In today’s business landscape, finding the right kind of partnership can open the door to new markets and business opportunities. Moreover, it can also bring you and your business unique and valuable skills and resources, while the wrong partnership could be costly and frustrating.
Whether it’s co-founders, investors, collaborators or larger corporate entities, in this piece, we explore some tips on managing key business relationships.
1. Choose wisely.
The most crucial step is determining which skills and experience you require to best align with your skillset. Of course, we recommend using your own judgement, but never hesitate to ask for advice from seasoned investors. Beware of including friends or family members as they are not ideal partners.
2. Your partners need to know about your business’s success as much as you do.
We recommend finding a partner who shares the same passion for your business as you do. Search for people who share a similar level of commitment and drive. Opt for someone who is involved with their passion outside of business hours. Perhaps you’re on the hunt for an expert financial analyst, consider attending local meetups within the financial community. This matters, because if they’re willing to spend their free time to participate in work-related meetings, they’re more than likely passionate about what they do, and this will ultimately reflect in their work.
3. They should have a shared vision.
Ensure that whomever you partner with is on the same wavelength as you are. If they are inspiring you, uplifting your efforts, supporting you, or showing better ways of doing things, we advise removing them from the equation. Take the time to really look at you surround yourself with, if they are disciplined, like-minded and pushing for your best; you’re in good hands.

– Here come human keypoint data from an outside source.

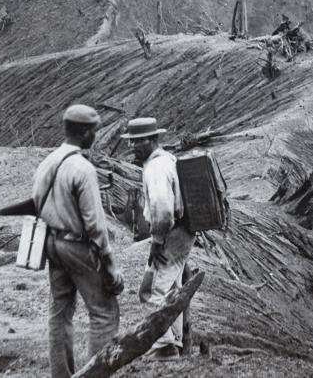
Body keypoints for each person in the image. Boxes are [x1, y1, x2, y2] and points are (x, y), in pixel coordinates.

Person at [32, 104, 125, 378]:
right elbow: (95, 225)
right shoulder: (82, 168)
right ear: (84, 133)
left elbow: (37, 204)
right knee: (104, 313)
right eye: (94, 131)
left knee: (59, 313)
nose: (95, 136)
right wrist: (109, 264)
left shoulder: (46, 162)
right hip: (78, 247)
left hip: (51, 243)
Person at [122, 116, 195, 359]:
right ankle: (175, 342)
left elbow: (163, 209)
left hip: (170, 235)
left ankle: (164, 348)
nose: (132, 146)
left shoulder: (155, 168)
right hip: (181, 233)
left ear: (153, 140)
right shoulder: (166, 161)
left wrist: (157, 240)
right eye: (131, 142)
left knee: (152, 290)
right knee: (172, 289)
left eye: (138, 142)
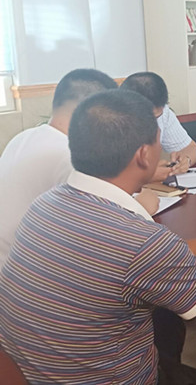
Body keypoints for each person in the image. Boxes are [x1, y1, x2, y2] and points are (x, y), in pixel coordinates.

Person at [0, 90, 196, 384]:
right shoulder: (140, 239)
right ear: (144, 155)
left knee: (166, 314)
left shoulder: (44, 203)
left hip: (35, 370)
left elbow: (123, 262)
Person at [0, 68, 117, 268]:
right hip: (25, 269)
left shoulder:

4. They share a common “why”.
Entrepreneurs on the hunt for a partner should ensure that whomever they select shares a common “why” to their business. If you know why you’ve started a business and it is shared among your partners, you will effectively always be working with the same foundation and a bolstered level of commitment to your vision and goals.
5. Partnerships have their perks.
Find someone that will have your back all the time. It will make it easier for you to grow and experiment with new things, knowing you have the devotion of your partner, whether you succeed or fail in your goals.
6. The best partnerships still require work.
Managing people becomes a vital aspect of any business in the long-run because all business is about people. People tend to do business with people that they like and trust; thus, integrity is king.
It all boils down to sticking to your guns and being true to your word. It’s of vital importance that people trust you and that you trust them. Both parties need to live up to anything which is promised, in the end, being someone true to their word is all it comes down too in business.
7. Find agreement on managing disagreements.
In the scenario where you and a partner do not agree on something, it’s crucial to decide on how the matter will be dealt with beforehand. Does one person in the partnership have the final say, does it come down to a vote (if there are more than two partners)? It’s wise to avoid any situations where your business hits a roadblock due to partners not agreeing on something.
8. Partnerships are not always 50/50.
A common mistake made by many business partners is agreeing on a 50/50 split. The harsh reality is, it usually doesn’t work that ways and things tend to fall apart. Instead, we recommend starting with a 10/10 split with the remaining 80 staying within the business. Then quarterly, factor in your performance metrics such as sales, hours worked, goals and so forth, and split up an additional 10% of the business. Within two years, all the equity will be distributed in a fair division. No one is capable of faking performance for two years, and if they’re able to, they’re probably ready to do it forever.
9. VCs are partners too.
Consider the analogy of dating. Go on as many dates as you can with potential investors as necessary for you to find a comfortable fit with an investor team. Whomever you select needs to be patient and supportive and commit to providing your business with access to their network. Moreover, they should understand your market and business model.
10. Treat your VCs as partners.
Ensure that you have regular lunch or dinner meetings with your investors, perhaps every three months for inactive investors and monthly for active investors. Ensure proper communication about what’s happening within your business. Never expect your investors to make your business a success; it’s up to you to make the magic happen.
11. Partnerships with large corporates require patience.
Generally, the bigger a partner, the longer everything will take. Due to the size of certain entities, partnering with them can take a considerably long time to master. However, once your ship is sailing in the right direction, it will never sink. So put in the time and effort for these partners as in the long-run they’ll aid in helping your business thrive.